(Transcribed page text)
*****
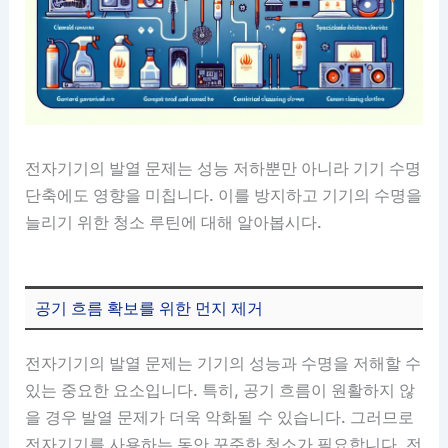
전자기기의 발열 문제는 성능 저하뿐만 아니라 기기 수명
단축에도 영향을 미칩니다. 이를 방지하고 기기의 수명을
늘리기 위한 청소 루틴에 대해 알아봅시다.
공기 흐름 확보를 위한 먼지 제거
전자기기의 발열 문제는 기기의 성능과 수명을 저해할 수
있는 중요한 요소입니다. 특히, 공기 흐름이 원활하지 않
을 경우 발열 문제가 더욱 악화될 수 있습니다. 그러므로
전자기기를 사용하는 동안 꾸준한 청소가 필요합니다. 전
*****
TASK INSTRUCTIONS: Output the text from the records above verbatim, line for line. Leave the pictures out of your answer.

RESPONSE TO THIS EXERCISE:
전자기기의 발열 문제는 성능 저하뿐만 아니라 기기 수명
단축에도 영향을 미칩니다. 이를 방지하고 기기의 수명을
늘리기 위한 청소 루틴에 대해 알아봅시다.
공기 흐름 확보를 위한 먼지 제거
전자기기의 발열 문제는 기기의 성능과 수명을 저해할 수
있는 중요한 요소입니다. 특히, 공기 흐름이 원활하지 않
을 경우 발열 문제가 더욱 악화될 수 있습니다. 그러므로
전자기기를 사용하는 동안 꾸준한 청소가 필요합니다. 전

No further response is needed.